* SOURCE DOCUMENT:
Dear World Wide Web,

When I first heard about you, I was in college. I remember being in the school library, ready to begin a research paper. I had heard that I could find out more information about my topic by logging into one of the computers and typing “www” and the title of a page which I believe was supposed to lead me to the information I needed. I was so nervous and scared. What if I walked up to the computer and did it wrong?  You, World Wide Web, at that time, seemed like this “other world” that only a few knew of and existed in. What really existed on the other side? Would it really be easier for me to search for the information I needed rather than browse the 30,000+ books on 4 different floors? I was daunted by the task at hand, to learn something new. A new way of being. A new way of researching. What really was on the ‘other side?’ Would I get lost on the other side? Would it be easy for me to find my way home? Who would I meet there? What would I learn?

That day I didn’t complete my task at hand. I sat on the computer stool, I read the instructions, I even asked for help, and I felt overwhelmed by all the new things I needed to do to connect with you.

Now, about 15 years later, I spend most of my time with you, on the other side. If I’m not sleeping or driving, you can usually count on me visiting with you at some point during my day. I’ve even had days when I couldn’t pull myself away from you! Usually when I wake up, you’re the first place I visit, and when I go to sleep, I check in just to make sure I didn’t miss anything before I drift off into the other, other world.

Well, World Wide Web, you’re not going to be very happy with what I’m about to share.

On November 21st, I had the most amazing day! I spent the majority of the day living on the side from which I was born! The side where I’m connected with nature! (You probably won’t understand what I’m about to share, the experience, so I’ll understand if you become idle after a while and go to sleep.)
My day started with a great and sweaty Yoga session and then I proceeded to enjoy a yummy farm-to-table breakfast outside. After, I had a beautiful walk amongst the trees, I listened to the birds, and I sat by a stream, allowing my feet to connect with the earth. I connected with the beautiful sun, the gentle breeze and all the beautiful energy around me. After a deep inhalation, I was reminded that this exists for me all the time! That I do not have to wait to connect with nature! After my walk, I still wasn’t ready to visit with you yet, so I decided to stop by a private airport nearby where helicopter tours are offered. Lucky me, they had one seat available for an afternoon tour! I quickly jumped at the opportunity and purchased the best seat for viewing all of the beauty – front row, next to the door.

Well, the tour was as breath-giving, as one could possibly imagine. I was moved to tears by the beauty of it all. I continuously thanked God, my Angels, Kaua’i, Hawai’i for allowing me to be part of something so beautiful. I was grateful that I could call Kaua’i home. I was grateful that I was able to see exactly how beautiful nature can be and is. And all of this beauty exists, all the time, and I can see it anytime I want, just by going outside. Just by choosing not to visit with you.

That day, I LIVED. It was an epiphany for me! That I’ve been teaching folks to live, rather than exist, to do what they love. And for the last few years, I’ve been spending most of my time existing with you, World Wide Web, and missing out on the things I love to do. Like traveling, reading books, playing in nature, taking new classes, connecting with and meeting new people by looking them in the eye, shaking their hands,  hugging them and sharing meals with them.

* DATA EXTRACTS:
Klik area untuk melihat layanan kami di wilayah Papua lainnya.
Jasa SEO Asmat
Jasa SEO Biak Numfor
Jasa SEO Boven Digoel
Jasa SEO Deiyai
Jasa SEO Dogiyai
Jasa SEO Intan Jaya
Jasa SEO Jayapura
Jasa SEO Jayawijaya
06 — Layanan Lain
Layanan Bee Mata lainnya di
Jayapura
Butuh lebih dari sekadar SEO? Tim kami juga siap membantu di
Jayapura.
---
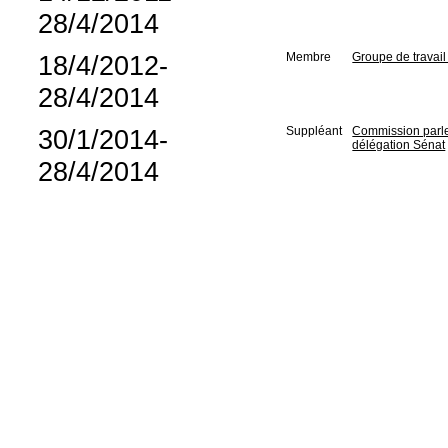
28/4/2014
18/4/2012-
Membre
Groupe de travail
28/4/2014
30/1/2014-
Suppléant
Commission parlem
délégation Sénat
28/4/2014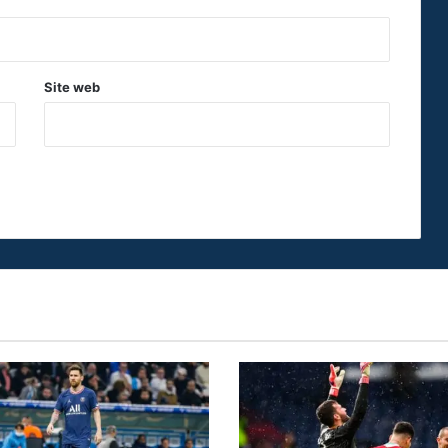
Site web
==
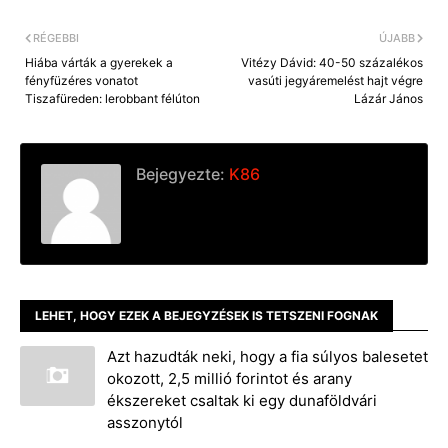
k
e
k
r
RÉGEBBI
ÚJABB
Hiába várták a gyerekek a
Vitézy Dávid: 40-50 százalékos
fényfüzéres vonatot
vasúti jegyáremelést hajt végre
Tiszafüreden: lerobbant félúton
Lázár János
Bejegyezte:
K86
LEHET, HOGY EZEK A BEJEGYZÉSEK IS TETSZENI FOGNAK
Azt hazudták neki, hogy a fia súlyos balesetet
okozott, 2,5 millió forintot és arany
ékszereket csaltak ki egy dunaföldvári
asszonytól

* AIM OF THE EXERCISE: According to the letter to the World Wide Web, on what date did the writer have the day spent mostly in nature? The records come from a different source than the letter.

* YOUR RESPONSE: November 21st.